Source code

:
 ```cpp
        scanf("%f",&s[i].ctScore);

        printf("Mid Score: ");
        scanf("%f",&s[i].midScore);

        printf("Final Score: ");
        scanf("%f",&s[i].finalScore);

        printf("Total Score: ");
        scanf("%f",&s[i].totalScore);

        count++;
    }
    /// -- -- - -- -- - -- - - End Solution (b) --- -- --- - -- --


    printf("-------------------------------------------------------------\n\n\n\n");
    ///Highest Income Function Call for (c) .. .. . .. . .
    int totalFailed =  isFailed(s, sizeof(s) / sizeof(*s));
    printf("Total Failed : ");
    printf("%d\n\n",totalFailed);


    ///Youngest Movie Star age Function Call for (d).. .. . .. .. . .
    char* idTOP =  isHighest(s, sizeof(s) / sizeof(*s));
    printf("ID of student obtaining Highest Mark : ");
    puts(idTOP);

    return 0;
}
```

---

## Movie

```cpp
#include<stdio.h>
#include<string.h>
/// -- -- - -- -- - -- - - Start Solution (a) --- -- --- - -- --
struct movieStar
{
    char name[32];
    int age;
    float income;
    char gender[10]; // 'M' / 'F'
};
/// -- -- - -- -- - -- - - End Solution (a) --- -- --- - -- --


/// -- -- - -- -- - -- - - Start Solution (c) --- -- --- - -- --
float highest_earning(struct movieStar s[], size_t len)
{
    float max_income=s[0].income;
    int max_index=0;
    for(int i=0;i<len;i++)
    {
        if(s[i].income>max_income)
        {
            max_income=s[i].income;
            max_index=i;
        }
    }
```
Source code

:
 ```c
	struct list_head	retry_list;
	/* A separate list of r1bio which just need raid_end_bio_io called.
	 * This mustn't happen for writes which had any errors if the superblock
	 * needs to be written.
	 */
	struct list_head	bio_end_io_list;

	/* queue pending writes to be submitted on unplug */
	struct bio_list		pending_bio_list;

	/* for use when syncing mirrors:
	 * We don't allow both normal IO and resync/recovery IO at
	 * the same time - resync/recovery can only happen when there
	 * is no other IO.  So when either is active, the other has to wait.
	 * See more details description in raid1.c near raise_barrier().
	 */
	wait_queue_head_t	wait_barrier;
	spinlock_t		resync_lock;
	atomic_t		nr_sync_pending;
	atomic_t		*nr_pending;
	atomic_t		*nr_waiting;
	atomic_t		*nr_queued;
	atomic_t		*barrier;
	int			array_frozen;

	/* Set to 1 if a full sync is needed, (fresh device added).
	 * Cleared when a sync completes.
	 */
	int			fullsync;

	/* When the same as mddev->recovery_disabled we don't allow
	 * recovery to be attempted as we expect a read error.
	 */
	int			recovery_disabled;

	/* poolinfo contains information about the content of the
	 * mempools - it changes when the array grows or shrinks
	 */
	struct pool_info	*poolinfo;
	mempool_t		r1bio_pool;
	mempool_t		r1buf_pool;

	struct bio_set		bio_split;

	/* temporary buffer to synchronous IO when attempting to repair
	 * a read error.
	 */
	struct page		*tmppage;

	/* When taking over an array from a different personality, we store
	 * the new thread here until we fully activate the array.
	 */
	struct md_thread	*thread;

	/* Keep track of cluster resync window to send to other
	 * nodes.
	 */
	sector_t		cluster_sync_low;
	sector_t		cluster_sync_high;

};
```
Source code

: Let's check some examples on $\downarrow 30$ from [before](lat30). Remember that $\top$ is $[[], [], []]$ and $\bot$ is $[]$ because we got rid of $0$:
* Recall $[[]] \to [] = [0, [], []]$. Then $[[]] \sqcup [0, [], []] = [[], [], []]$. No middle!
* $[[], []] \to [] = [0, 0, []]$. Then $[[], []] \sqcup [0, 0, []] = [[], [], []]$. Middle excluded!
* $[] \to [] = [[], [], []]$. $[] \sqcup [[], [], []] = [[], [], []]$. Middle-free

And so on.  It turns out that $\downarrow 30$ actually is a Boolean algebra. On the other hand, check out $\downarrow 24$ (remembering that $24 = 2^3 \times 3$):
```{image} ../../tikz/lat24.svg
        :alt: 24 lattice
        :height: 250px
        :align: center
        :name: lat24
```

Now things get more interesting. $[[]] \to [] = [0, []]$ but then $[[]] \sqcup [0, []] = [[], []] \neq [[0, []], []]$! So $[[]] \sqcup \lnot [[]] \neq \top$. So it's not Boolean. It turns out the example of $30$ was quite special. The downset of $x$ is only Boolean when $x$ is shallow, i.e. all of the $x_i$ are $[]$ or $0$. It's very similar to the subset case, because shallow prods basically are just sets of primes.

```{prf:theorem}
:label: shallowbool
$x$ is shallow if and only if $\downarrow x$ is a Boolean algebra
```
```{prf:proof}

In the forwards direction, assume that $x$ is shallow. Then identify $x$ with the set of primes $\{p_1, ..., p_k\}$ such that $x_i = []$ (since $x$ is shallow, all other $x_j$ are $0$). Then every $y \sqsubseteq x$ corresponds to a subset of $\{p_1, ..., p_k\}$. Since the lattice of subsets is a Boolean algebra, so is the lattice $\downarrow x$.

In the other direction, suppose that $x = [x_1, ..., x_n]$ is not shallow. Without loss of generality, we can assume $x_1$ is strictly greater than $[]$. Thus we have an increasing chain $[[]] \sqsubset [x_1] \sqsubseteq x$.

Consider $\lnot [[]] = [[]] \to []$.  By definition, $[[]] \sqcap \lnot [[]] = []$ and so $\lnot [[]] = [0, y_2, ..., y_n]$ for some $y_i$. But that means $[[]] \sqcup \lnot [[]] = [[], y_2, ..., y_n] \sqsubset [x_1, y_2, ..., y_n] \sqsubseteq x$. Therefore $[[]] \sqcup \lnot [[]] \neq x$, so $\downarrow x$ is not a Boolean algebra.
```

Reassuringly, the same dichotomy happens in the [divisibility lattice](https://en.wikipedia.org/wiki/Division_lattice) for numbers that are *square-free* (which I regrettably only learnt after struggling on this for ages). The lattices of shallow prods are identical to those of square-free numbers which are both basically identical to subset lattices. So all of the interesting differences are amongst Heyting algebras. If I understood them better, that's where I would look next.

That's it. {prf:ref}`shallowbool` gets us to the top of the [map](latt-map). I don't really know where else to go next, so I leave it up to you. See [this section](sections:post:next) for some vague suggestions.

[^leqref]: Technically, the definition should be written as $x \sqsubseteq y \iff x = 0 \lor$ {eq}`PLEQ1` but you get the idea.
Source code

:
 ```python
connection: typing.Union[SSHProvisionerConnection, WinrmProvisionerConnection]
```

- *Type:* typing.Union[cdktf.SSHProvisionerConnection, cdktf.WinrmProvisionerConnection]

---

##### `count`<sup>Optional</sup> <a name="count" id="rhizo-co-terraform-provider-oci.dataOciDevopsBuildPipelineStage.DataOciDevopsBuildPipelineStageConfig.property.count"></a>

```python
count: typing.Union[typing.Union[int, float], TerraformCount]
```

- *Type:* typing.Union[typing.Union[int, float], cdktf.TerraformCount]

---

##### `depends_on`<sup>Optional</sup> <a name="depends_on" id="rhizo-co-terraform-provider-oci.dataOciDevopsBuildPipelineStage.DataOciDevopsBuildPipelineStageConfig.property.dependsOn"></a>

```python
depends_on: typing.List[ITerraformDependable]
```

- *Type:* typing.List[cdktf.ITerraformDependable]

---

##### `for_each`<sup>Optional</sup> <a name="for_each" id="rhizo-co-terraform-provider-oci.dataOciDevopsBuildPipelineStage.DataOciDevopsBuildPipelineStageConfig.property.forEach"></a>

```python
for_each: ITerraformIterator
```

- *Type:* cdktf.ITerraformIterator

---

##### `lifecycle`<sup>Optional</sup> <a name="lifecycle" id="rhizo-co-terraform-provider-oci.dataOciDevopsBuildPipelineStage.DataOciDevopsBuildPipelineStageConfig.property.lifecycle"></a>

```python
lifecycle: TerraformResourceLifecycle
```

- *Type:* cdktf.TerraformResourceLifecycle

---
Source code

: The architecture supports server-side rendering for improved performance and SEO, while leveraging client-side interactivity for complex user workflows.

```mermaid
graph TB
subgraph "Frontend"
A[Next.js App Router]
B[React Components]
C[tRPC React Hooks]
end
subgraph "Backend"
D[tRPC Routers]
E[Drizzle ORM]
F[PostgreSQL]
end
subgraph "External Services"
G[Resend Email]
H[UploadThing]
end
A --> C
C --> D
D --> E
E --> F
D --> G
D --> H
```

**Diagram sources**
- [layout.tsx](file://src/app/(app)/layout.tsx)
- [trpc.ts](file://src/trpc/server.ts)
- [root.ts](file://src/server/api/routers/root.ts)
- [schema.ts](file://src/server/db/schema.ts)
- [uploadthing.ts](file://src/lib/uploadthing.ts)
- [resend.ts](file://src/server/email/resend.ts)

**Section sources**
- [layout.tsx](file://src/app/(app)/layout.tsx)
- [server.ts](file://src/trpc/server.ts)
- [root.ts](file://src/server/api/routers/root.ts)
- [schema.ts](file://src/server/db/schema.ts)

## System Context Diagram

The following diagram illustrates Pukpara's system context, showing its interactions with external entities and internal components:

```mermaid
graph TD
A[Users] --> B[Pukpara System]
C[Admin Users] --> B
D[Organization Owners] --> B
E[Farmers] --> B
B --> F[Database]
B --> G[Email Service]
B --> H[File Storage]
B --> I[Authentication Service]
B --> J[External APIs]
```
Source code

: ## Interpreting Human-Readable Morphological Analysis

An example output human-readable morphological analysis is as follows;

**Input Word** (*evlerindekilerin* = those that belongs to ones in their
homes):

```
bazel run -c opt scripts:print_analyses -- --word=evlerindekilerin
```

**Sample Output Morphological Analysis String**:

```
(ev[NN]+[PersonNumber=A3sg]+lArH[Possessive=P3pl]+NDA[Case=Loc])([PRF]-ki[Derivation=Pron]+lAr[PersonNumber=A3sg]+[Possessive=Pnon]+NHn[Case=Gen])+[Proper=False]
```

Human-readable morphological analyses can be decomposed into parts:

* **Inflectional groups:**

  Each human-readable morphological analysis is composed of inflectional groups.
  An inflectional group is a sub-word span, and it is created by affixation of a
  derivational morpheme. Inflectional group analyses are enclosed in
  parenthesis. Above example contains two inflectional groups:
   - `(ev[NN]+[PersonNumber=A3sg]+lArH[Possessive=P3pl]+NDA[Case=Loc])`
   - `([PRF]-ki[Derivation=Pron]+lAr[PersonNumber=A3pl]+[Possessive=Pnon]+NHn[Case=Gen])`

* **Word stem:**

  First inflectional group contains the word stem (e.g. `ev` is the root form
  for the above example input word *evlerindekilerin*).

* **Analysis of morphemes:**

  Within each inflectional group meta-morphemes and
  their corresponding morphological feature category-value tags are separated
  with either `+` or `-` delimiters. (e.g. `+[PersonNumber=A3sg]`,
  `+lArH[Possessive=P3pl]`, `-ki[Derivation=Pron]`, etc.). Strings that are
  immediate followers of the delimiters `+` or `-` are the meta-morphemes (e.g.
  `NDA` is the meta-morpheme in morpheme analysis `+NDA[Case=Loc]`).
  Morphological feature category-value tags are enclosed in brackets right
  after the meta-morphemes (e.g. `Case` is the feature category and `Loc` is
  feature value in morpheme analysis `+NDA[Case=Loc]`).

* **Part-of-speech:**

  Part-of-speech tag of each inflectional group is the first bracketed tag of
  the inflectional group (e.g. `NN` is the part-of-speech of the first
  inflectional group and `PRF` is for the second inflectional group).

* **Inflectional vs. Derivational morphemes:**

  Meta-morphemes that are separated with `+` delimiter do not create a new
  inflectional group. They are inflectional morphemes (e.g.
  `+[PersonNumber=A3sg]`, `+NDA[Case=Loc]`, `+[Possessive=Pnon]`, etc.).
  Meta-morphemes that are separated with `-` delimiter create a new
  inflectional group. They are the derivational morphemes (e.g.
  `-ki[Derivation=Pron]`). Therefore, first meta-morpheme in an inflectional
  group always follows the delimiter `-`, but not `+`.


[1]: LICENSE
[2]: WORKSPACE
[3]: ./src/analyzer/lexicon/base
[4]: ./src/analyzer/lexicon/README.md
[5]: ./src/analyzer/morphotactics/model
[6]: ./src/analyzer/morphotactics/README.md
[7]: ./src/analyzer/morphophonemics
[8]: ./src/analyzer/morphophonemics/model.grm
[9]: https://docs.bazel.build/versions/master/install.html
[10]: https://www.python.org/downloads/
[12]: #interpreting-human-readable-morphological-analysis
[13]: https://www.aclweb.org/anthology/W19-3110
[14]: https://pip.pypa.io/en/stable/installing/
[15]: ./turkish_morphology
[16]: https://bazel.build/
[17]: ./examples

┄┄┄┄┄┄┄┄┄┄┄┄┄┄┄┄┄┄┄┄

= Problem to work on =
In the listing above, locate the line containing "for the above" and the line containing "Morphological feature category-value tags are enclosed". Extract those two lines and every line between them, exactly as written, and only those.

= Response =
  for the above example input word *evlerindekilerin*).

* **Analysis of morphemes:**

  Within each inflectional group meta-morphemes and
  their corresponding morphological feature category-value tags are separated
  with either `+` or `-` delimiters. (e.g. `+[PersonNumber=A3sg]`,
  `+lArH[Possessive=P3pl]`, `-ki[Derivation=Pron]`, etc.). Strings that are
  immediate followers of the delimiters `+` or `-` are the meta-morphemes (e.g.
  `NDA` is the meta-morpheme in morpheme analysis `+NDA[Case=Loc]`).
  Morphological feature category-value tags are enclosed in brackets right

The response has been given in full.